Aanleiding nieuwe Wet Inburgering
Al in 2018 werd besloten dat de Wet Inburgering 2013 op de schop moest naar aanleiding van kritiek van onder meer de ombudsman, de algemene Rekenkamer en de Wetenschappelijke Raad voor Regeringsbeleid. De voornaamste problemen die werden gesignaleerd binnen het oude systeem waren de grote mate van zelfstandigheid die van inburgeringsplichtige migranten werd gevraagd bij het kiezen van een inburgeringscursus (van vaak frauduleuze private aanbieders) en de hoge boetes die werden opgelegd aan individuen die niet op tijd waren ingeburgerd. Bovendien was er een te kort aan maatwerk. Er werd over het algemeen van iedere inburgeringsplichtige, analfabeten en hoogopgeleiden tezamen, dat zij tenminste A2 niveau Nederlands zouden behalen. De mogelijkheden tot het krijgen van vrijstelling van de inburgeringsplicht waren gering.

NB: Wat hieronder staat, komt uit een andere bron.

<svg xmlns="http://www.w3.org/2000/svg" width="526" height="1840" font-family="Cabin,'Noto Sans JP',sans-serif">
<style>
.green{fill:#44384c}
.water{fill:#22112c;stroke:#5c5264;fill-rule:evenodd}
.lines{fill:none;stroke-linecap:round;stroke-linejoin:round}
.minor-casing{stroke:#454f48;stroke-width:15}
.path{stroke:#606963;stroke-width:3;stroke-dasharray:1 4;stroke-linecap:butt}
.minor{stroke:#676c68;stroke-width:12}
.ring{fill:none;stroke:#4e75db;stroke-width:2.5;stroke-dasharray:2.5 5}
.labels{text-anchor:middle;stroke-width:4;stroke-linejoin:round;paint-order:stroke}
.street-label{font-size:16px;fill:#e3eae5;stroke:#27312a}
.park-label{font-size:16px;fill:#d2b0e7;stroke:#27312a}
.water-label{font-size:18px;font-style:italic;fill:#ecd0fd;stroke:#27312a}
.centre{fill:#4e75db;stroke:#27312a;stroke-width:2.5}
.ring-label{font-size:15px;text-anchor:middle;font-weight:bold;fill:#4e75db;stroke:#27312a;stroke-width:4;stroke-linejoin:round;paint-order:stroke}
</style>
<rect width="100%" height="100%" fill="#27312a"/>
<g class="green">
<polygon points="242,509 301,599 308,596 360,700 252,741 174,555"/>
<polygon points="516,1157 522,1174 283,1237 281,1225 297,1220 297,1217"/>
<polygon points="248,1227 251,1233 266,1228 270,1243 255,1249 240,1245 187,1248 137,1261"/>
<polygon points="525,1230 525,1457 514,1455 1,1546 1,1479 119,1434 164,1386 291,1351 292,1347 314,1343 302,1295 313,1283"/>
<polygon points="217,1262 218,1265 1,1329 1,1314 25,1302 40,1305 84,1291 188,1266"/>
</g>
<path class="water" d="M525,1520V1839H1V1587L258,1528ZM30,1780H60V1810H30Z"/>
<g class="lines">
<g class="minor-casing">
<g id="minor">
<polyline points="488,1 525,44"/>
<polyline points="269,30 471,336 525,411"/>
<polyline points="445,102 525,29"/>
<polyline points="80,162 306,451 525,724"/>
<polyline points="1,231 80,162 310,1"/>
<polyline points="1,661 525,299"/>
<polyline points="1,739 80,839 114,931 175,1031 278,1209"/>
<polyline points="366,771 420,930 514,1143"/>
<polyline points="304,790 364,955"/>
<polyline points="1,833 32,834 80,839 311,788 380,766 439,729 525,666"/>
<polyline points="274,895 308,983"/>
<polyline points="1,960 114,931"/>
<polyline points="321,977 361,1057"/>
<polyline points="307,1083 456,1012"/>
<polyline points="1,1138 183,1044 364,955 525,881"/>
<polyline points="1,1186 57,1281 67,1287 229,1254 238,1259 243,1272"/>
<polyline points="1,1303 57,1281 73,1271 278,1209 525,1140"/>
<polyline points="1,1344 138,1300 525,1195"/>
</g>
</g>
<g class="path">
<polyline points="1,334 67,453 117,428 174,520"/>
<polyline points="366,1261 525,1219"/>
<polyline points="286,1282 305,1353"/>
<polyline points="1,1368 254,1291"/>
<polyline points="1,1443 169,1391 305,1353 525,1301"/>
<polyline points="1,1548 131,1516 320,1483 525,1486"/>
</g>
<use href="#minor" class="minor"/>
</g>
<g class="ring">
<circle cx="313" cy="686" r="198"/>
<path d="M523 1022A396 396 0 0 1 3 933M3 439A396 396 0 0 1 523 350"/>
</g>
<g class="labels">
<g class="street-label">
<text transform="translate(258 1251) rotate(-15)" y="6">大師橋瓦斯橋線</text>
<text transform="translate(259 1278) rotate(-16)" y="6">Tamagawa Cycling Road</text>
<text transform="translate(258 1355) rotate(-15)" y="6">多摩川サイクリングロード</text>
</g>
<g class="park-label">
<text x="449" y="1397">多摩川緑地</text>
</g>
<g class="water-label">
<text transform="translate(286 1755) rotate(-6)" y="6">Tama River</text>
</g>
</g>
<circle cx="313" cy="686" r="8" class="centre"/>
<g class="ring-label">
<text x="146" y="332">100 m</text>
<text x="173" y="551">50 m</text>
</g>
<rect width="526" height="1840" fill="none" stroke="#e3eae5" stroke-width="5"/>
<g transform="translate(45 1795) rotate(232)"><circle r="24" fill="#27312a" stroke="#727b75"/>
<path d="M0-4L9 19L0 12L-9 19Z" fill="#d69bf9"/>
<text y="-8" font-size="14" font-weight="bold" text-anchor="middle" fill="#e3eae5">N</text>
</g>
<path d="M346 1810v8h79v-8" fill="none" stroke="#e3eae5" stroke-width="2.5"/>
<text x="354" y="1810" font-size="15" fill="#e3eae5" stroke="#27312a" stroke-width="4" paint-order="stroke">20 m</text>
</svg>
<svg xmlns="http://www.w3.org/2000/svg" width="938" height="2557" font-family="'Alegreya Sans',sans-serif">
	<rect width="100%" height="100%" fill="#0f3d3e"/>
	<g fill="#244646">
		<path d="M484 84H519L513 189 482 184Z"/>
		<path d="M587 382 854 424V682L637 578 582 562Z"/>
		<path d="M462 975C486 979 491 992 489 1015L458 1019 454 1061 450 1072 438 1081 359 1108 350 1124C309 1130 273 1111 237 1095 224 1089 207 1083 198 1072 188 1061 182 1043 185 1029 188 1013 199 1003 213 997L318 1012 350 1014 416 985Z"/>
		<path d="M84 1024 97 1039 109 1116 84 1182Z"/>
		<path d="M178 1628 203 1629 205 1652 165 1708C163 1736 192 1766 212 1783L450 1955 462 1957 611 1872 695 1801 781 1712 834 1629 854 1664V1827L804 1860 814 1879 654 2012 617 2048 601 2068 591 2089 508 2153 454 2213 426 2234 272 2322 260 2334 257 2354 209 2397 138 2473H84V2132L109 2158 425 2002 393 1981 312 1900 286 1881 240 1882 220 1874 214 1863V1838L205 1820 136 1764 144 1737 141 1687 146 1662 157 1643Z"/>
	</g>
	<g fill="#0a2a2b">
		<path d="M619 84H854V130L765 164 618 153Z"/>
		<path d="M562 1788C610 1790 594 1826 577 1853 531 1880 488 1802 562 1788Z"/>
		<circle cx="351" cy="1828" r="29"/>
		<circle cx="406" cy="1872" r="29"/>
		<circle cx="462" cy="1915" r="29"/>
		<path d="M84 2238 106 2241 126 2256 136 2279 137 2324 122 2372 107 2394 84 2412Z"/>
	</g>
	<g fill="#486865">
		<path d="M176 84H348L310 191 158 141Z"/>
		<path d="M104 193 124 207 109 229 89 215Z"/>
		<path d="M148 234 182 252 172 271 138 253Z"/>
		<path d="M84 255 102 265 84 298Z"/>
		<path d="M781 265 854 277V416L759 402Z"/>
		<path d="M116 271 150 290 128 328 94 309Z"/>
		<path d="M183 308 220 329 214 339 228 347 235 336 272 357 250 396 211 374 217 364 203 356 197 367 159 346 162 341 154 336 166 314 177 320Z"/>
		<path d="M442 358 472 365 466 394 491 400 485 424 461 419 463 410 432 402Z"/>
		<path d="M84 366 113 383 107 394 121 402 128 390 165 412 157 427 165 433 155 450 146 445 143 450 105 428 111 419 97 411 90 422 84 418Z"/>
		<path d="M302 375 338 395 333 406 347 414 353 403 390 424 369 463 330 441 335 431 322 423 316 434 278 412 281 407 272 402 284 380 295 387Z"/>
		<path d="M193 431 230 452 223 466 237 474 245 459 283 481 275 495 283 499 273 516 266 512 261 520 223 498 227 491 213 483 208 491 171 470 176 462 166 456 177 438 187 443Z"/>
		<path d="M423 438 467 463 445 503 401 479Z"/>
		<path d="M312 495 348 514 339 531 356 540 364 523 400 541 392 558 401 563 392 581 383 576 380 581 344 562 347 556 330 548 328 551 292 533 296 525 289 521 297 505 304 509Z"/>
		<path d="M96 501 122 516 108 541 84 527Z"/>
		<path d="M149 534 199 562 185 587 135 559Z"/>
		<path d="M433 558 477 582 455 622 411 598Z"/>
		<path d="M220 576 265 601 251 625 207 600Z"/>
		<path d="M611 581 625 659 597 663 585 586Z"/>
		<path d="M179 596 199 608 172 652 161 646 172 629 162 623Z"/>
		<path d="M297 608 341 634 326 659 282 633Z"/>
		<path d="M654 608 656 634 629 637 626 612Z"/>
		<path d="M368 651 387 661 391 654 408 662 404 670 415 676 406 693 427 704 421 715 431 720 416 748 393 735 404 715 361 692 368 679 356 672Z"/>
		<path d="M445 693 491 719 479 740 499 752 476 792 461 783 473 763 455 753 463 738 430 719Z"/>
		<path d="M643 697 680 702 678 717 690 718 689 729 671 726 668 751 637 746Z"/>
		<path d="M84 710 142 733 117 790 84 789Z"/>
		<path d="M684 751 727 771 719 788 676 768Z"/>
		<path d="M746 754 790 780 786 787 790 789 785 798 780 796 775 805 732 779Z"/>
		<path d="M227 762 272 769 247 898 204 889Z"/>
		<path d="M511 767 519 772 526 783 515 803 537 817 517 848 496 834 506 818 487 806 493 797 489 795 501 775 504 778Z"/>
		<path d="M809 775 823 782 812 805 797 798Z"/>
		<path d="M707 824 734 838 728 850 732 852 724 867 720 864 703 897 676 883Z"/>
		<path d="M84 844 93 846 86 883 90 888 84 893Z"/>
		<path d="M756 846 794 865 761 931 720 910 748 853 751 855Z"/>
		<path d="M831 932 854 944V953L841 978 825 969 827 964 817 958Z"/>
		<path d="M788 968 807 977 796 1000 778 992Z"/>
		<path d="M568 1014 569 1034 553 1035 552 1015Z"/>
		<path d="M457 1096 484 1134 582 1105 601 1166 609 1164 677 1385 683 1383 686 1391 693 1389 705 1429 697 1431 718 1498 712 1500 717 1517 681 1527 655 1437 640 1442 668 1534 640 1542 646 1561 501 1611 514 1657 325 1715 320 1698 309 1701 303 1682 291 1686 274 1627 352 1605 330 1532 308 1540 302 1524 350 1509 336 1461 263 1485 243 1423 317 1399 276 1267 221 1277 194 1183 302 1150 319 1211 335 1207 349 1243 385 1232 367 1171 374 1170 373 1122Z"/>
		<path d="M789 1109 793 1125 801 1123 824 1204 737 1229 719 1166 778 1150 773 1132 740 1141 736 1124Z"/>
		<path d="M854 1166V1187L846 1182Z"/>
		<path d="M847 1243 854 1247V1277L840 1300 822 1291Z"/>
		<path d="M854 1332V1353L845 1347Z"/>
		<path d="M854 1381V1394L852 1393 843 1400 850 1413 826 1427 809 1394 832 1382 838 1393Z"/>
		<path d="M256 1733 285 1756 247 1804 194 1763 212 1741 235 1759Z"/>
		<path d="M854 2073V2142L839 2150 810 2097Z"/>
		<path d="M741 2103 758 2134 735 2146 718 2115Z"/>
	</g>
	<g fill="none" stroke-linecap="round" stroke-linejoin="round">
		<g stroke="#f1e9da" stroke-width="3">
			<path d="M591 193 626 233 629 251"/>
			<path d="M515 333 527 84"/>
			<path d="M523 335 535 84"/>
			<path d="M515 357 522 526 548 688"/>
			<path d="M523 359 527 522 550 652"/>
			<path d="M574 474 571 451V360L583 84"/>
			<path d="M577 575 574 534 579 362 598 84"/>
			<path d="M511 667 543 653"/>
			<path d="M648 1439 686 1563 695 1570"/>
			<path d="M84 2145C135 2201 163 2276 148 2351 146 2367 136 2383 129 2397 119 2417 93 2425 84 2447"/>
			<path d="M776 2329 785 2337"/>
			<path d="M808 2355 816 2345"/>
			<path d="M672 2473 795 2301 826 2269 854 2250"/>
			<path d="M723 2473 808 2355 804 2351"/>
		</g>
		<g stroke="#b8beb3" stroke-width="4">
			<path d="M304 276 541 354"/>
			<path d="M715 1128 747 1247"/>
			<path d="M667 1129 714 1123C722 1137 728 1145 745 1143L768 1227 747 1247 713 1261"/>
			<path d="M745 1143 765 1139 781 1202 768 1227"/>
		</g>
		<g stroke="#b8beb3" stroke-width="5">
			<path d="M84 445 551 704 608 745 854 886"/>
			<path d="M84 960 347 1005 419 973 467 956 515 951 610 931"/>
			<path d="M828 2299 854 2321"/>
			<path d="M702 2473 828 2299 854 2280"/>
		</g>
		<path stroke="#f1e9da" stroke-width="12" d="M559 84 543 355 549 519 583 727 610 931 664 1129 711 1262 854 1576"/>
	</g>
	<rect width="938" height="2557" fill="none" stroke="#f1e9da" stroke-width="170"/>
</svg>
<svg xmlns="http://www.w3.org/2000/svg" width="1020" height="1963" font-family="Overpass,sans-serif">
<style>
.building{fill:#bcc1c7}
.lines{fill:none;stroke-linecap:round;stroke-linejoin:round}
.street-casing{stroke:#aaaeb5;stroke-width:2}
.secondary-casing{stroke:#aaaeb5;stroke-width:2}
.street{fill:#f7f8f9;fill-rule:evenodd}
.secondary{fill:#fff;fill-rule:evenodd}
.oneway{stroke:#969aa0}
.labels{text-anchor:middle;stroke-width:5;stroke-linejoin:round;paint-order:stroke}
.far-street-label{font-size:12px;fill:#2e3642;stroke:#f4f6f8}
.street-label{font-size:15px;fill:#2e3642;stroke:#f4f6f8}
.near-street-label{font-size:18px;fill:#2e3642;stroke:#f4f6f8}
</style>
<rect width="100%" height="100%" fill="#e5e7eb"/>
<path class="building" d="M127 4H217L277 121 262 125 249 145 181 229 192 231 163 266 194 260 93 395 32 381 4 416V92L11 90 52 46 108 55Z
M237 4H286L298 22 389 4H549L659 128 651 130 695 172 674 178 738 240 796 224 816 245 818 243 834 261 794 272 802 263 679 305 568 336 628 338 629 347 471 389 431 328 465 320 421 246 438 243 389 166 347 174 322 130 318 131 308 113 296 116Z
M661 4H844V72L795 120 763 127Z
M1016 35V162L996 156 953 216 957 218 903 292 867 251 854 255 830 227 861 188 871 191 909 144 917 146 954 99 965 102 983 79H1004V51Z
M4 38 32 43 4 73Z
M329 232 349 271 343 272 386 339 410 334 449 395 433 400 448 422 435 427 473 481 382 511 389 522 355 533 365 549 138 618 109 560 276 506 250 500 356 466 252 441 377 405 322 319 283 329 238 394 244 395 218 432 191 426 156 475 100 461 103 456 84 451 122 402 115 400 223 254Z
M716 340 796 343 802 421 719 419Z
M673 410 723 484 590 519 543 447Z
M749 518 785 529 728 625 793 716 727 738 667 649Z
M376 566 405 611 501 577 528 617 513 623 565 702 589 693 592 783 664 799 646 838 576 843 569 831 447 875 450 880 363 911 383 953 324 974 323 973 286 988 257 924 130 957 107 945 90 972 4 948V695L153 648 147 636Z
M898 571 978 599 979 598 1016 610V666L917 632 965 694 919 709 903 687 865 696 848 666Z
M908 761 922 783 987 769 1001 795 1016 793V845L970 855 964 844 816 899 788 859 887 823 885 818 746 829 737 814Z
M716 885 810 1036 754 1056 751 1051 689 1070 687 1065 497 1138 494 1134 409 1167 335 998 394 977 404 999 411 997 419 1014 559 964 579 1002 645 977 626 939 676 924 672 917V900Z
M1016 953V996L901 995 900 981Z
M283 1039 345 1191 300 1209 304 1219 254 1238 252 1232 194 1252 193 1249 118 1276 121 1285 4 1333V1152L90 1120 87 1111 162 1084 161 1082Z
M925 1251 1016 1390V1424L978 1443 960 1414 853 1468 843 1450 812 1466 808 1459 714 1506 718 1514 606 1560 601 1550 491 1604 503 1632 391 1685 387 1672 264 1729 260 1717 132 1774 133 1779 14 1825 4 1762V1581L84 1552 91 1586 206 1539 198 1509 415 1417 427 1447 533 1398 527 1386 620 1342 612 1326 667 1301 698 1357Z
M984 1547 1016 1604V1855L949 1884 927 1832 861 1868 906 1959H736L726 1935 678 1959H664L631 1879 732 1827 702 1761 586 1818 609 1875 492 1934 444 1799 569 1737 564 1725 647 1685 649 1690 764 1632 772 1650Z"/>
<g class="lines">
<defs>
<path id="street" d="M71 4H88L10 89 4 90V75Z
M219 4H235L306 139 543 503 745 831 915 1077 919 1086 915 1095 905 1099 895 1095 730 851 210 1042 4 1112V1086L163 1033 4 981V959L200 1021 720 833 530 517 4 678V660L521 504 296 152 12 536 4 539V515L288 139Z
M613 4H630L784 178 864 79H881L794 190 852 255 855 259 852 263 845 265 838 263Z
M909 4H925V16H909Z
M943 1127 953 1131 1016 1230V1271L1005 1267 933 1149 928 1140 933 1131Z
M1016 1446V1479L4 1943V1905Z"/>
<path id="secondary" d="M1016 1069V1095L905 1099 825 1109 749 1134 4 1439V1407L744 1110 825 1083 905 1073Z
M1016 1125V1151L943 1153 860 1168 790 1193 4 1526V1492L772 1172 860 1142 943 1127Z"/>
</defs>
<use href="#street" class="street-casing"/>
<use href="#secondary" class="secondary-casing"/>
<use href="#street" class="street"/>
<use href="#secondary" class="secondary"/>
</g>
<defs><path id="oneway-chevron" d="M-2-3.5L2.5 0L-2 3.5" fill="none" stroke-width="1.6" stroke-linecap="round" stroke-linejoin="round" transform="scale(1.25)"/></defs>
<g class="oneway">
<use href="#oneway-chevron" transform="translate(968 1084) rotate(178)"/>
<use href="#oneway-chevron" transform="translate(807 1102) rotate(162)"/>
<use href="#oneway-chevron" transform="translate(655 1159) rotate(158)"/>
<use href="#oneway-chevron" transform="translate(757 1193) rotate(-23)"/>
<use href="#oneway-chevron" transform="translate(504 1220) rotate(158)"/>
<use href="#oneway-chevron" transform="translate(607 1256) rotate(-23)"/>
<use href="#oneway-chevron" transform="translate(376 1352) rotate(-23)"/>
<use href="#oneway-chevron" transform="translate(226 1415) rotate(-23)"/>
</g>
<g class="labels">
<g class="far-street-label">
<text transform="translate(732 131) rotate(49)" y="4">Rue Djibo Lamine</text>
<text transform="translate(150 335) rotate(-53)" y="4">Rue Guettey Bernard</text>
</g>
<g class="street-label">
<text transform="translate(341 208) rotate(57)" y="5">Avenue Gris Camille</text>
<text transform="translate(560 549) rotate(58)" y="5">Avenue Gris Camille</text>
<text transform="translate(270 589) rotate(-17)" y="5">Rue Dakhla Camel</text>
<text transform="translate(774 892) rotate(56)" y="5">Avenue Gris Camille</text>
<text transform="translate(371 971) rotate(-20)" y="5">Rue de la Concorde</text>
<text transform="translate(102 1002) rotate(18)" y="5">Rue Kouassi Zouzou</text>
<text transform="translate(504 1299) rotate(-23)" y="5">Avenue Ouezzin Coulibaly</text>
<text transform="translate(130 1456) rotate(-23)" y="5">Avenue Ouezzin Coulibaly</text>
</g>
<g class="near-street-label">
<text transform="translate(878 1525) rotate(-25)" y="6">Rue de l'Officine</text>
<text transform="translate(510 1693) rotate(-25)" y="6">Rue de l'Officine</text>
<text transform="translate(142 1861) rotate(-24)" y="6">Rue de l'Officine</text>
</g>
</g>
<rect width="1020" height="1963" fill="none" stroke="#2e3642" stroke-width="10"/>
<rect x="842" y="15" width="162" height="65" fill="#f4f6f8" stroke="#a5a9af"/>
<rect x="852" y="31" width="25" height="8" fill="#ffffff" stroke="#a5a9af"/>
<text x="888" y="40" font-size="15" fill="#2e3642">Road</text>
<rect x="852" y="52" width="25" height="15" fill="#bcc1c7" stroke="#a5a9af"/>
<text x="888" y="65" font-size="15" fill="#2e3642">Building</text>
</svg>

Voor deze problemen moest de nieuwe Wet Inburgering een oplossing bieden. Met de nieuwe Wet Inburgering ligt de regie weer bij de gemeenten en wordt gepoogd meer maatwerk te bieden. De nieuwe Wet Inburgering heeft een wat stroeve start gehad. De inwerkingtreding van de wet is met een jaar uitgesteld, tot onder meer het verdriet van de gemeenten Amsterdam, Den Haag, Rotterdam en Utrecht.

Er ontstond daarnaast verwarring over welke inburgeringsplichtige migranten onder het nieuwe of het oude regime vielen. Op dit moment vallen migranten die voor 1 januari 2022 inburgeringsplichtig zijn onder het bereik van de oude Wet Inburgering. Een migrant wordt inburgeringsplichtig vanaf het moment dat hij of zij een verblijfsvergunning verkrijgt waaruit een inburgeringsplicht voortvloeit.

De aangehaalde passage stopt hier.